Saturday, April 21, 2007

Theremin Love!

Open Source » Blog Archive » Passion: The Theremin(-)

A family favorite! (Yes, what a family!) This instrument sounds great in the Tiomkin (I think) score to Forbidden Planet and the The Simpsons's "Treehouse of Terror" episode introductions.
En-Joy!

CORRECTION: Information on the score of Forbidden Planet provided by users of the Internet Movie DataBase:

  • First mainstream film to have the music performed entirely by electronic instruments.

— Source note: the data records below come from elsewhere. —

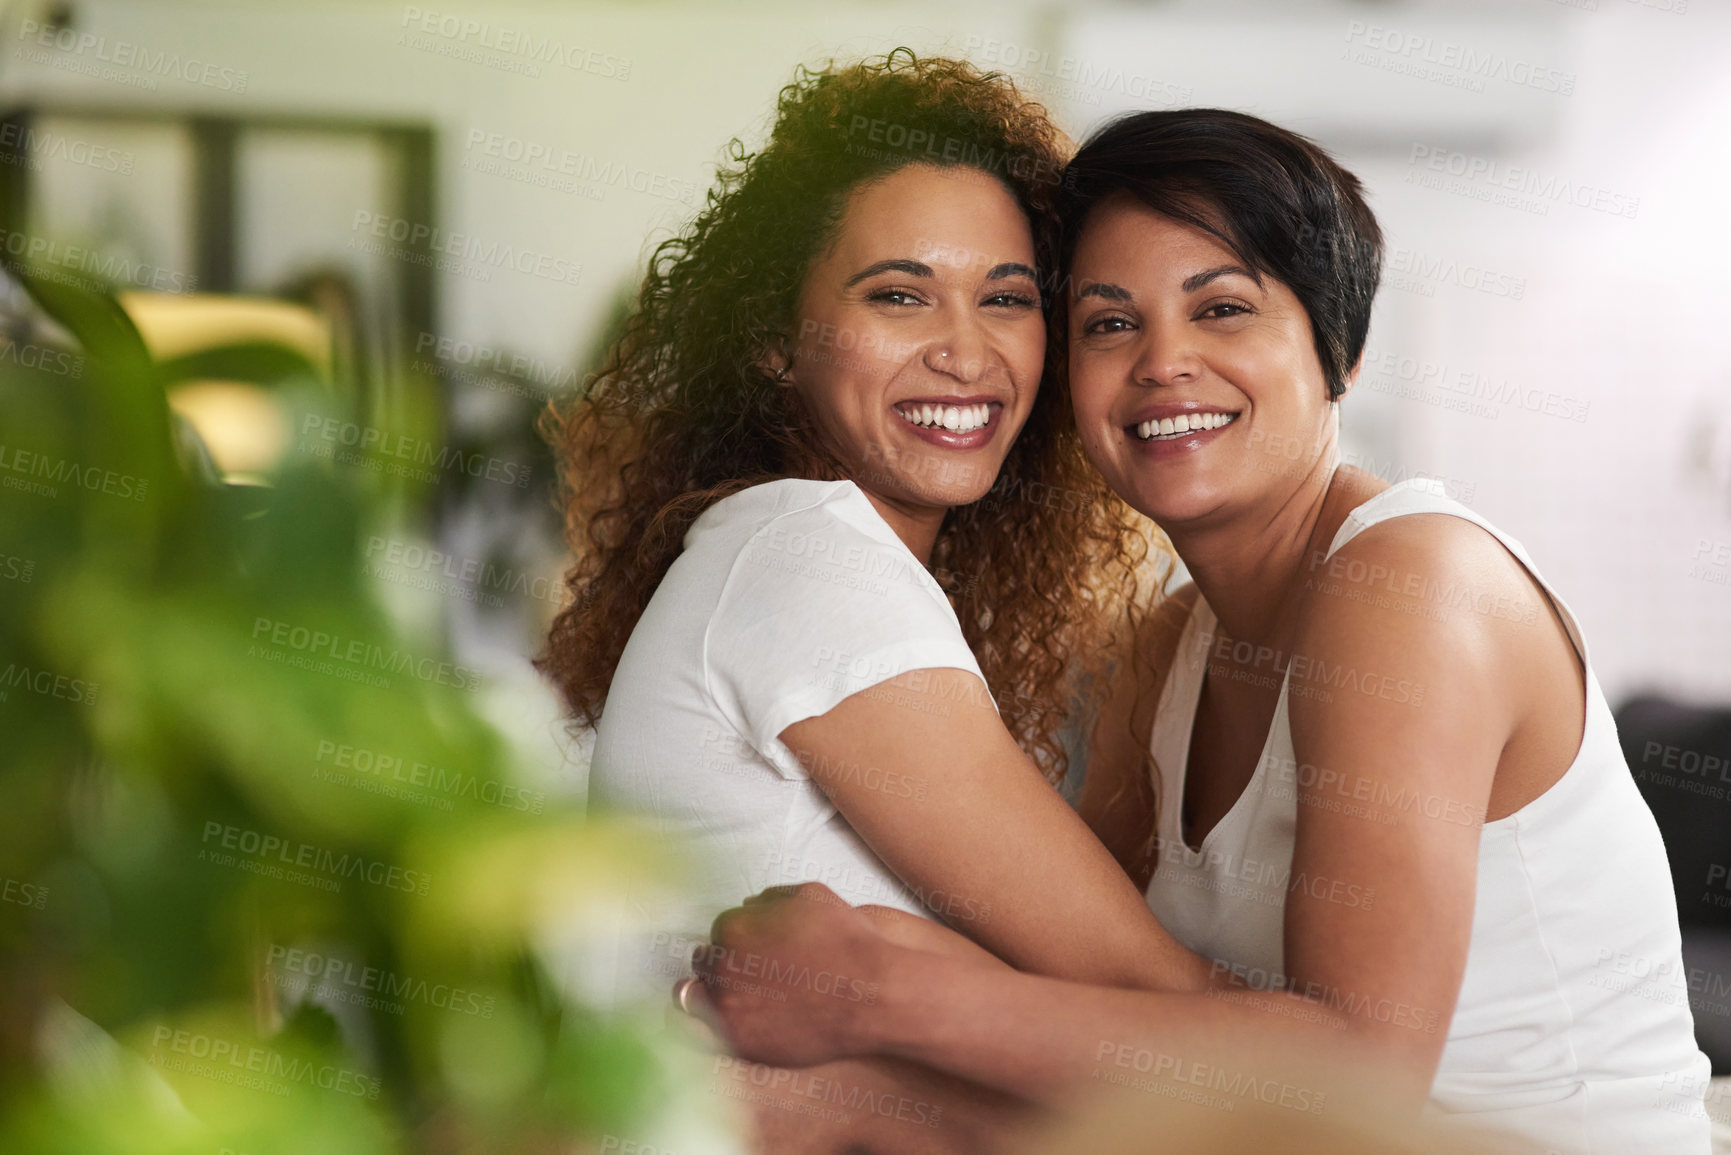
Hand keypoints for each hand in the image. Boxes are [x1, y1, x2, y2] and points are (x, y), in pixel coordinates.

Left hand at [689, 883, 890, 1069]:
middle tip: (750, 975)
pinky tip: (736, 1024)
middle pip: (704, 963)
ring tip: (735, 1001)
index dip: (738, 939)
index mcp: (732, 927)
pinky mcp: (739, 1044)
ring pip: (694, 999)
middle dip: (723, 965)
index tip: (755, 950)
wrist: (870, 992)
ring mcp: (727, 1009)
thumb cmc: (847, 941)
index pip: (718, 930)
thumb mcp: (810, 895)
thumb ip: (770, 897)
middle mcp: (721, 967)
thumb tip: (749, 906)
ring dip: (709, 996)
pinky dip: (714, 1029)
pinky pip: (705, 1037)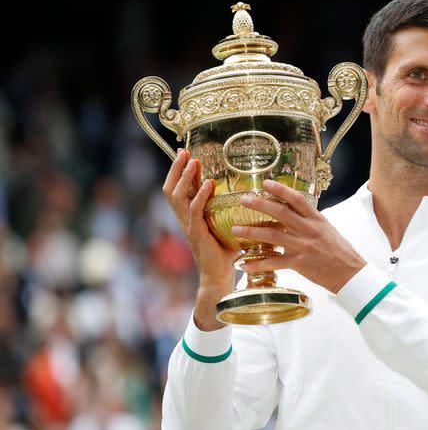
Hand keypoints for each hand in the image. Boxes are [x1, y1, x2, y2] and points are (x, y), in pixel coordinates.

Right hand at [163, 149, 238, 328]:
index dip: (178, 171)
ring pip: (178, 198)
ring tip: (193, 163)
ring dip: (185, 178)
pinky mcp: (198, 234)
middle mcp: (185, 219)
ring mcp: (189, 226)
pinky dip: (200, 196)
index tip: (184, 152)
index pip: (178, 189)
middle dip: (176, 169)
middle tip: (184, 152)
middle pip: (170, 189)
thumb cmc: (227, 251)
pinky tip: (209, 184)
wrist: (220, 277)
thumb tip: (254, 192)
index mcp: (190, 216)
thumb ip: (233, 209)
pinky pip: (194, 212)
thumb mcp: (227, 225)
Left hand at [232, 179, 365, 293]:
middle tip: (243, 200)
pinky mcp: (299, 263)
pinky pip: (274, 262)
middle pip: (280, 213)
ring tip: (235, 230)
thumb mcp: (328, 231)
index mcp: (317, 220)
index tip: (266, 183)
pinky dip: (257, 264)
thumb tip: (296, 214)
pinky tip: (244, 265)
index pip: (297, 199)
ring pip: (272, 236)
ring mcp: (303, 246)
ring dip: (251, 232)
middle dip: (260, 205)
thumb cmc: (341, 252)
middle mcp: (309, 230)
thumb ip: (311, 222)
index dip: (281, 190)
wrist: (351, 274)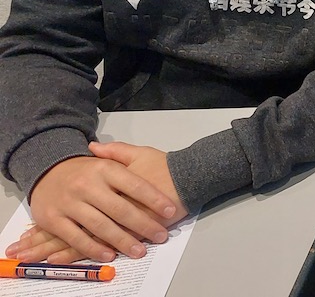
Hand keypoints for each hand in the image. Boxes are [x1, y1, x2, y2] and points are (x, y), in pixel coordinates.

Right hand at [9, 146, 180, 262]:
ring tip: (139, 250)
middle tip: (160, 235)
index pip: (135, 185)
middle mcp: (87, 185)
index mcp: (104, 168)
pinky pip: (76, 237)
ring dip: (122, 240)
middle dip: (143, 224)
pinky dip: (93, 248)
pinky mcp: (52, 219)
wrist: (45, 170)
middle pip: (120, 208)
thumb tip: (156, 162)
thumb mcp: (107, 158)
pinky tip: (109, 255)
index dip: (154, 198)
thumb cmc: (84, 169)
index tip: (170, 210)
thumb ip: (128, 157)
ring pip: (100, 225)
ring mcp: (69, 203)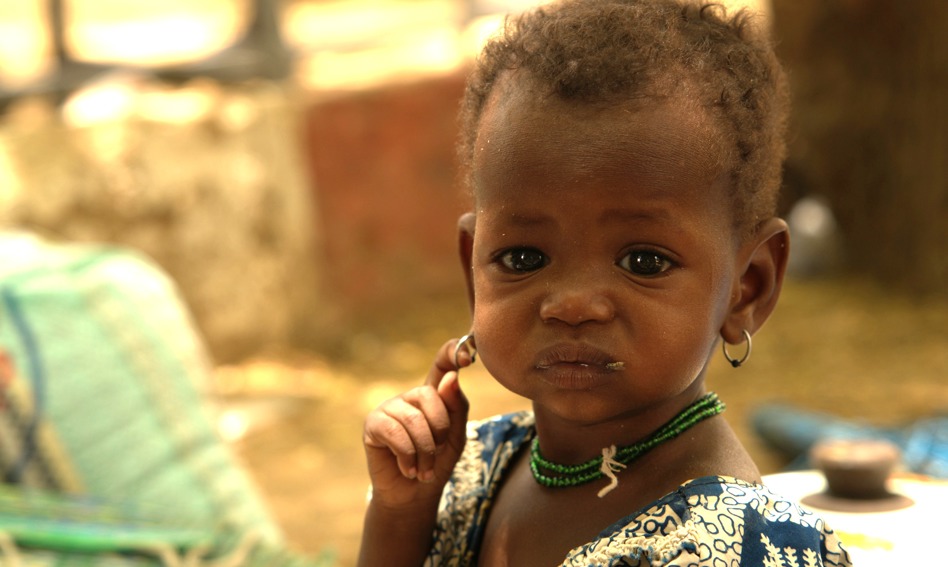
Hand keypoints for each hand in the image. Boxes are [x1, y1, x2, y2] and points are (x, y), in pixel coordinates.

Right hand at [363, 338, 472, 507]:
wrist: (414, 495)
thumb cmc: (437, 464)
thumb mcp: (455, 437)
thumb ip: (456, 407)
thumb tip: (451, 378)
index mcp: (434, 394)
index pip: (442, 363)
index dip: (454, 353)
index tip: (469, 357)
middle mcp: (410, 396)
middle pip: (430, 396)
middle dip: (439, 431)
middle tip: (436, 454)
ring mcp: (390, 407)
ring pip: (414, 420)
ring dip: (424, 451)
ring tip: (424, 469)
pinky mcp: (373, 424)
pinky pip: (395, 432)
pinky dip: (407, 455)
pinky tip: (408, 468)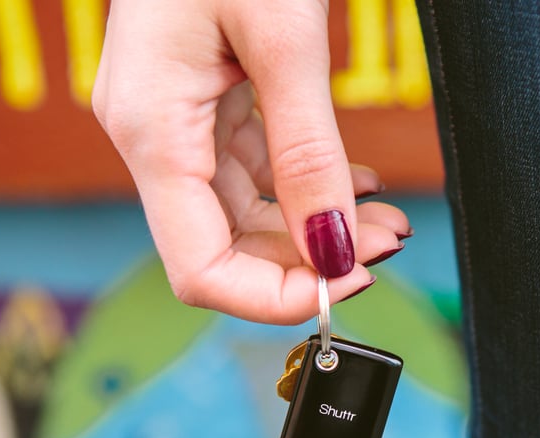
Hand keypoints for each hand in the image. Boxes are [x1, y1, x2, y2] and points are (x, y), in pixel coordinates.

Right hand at [92, 0, 410, 323]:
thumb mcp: (281, 39)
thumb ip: (307, 153)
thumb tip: (333, 253)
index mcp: (151, 129)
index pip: (198, 267)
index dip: (271, 295)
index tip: (346, 286)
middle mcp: (153, 134)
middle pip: (227, 244)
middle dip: (310, 259)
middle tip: (387, 245)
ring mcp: (177, 117)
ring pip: (247, 210)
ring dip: (318, 226)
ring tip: (388, 221)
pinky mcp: (206, 98)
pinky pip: (255, 166)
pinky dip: (307, 185)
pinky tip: (354, 187)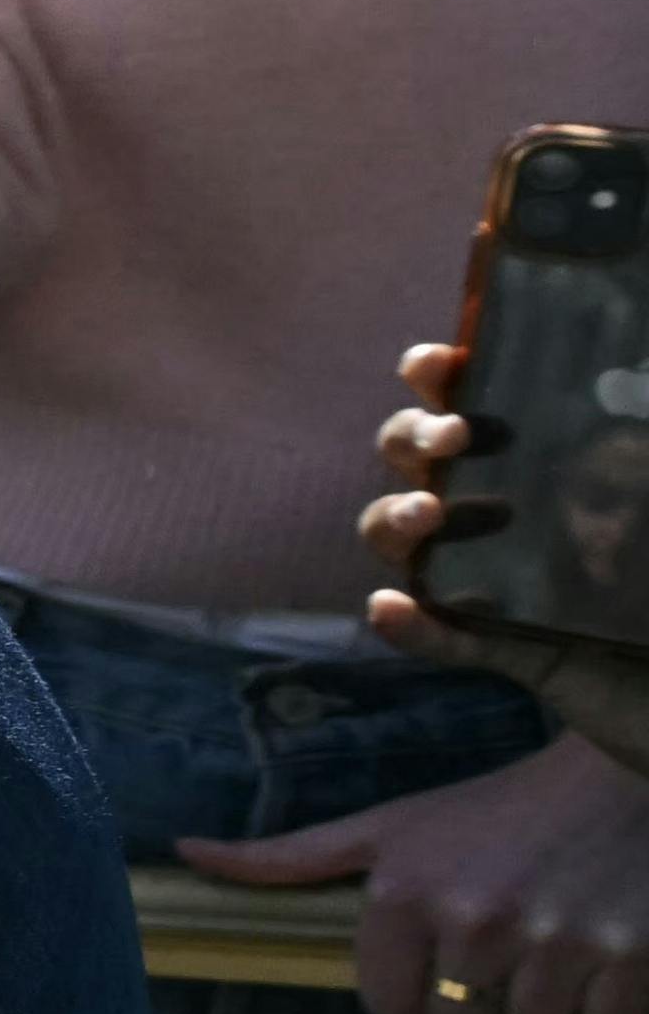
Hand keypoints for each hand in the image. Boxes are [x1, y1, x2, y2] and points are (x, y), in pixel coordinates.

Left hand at [180, 734, 648, 1013]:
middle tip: (507, 940)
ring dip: (548, 1003)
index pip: (390, 1009)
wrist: (622, 774)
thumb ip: (290, 856)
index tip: (442, 950)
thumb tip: (187, 853)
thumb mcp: (390, 827)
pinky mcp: (633, 959)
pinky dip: (611, 1003)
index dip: (416, 989)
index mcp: (407, 894)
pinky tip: (606, 944)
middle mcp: (477, 921)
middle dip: (481, 999)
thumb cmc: (495, 809)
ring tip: (555, 938)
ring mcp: (560, 943)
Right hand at [362, 341, 648, 777]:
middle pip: (411, 463)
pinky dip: (411, 625)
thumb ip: (636, 458)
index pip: (467, 407)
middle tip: (452, 437)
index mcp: (537, 466)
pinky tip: (390, 607)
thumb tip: (624, 410)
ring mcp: (489, 580)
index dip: (435, 378)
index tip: (435, 364)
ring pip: (401, 545)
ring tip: (429, 514)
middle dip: (410, 437)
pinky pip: (441, 639)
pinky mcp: (502, 649)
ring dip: (395, 519)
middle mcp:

  • Louis Barron and Bebe Barron worked on the electronic soundtrack music "tonalities" for only three months, the length of time given them by Dore Schary, head of MGM. He authorized the studio to send them a complete workprint at Christmas 1955. They received the complete 35mm Eastmancolor workprint at New Year's 1956, a week later, still with many visual effects sequences missing and timed in with blank leader by editor Ferris Webster. From January 1, 1956 to April 1, 1956, they worked on the soundtrack score in their Greenwich Village studio in New York City while the film was in post-production in Culver City. The score was completed and delivered to MGM on April 1, 1956, and the film was released for a studio sneak preview soon afterward. The musician's union, however, objected to the soundtrack, and blocked the Barrons from being credited as "composers", hence the term "electronic tonalities".

  • Apart from the electronic tonalities composed by the Barrons, the music score known to many as "Forbidden Planet Fanfare - Parts 1 & 2" on the original 1956 theatrical trailer was composed by André Previn, and pieced together seamlessly by an MGM music editor. The music was originally written by Previn for the MGM films Scene of the Crime (1949) and Bad Day at Black Rock (1955).
I was thinking of the score of another great favorite, The Thing from Another World, 1951, as being by Dmitri Tiomkin.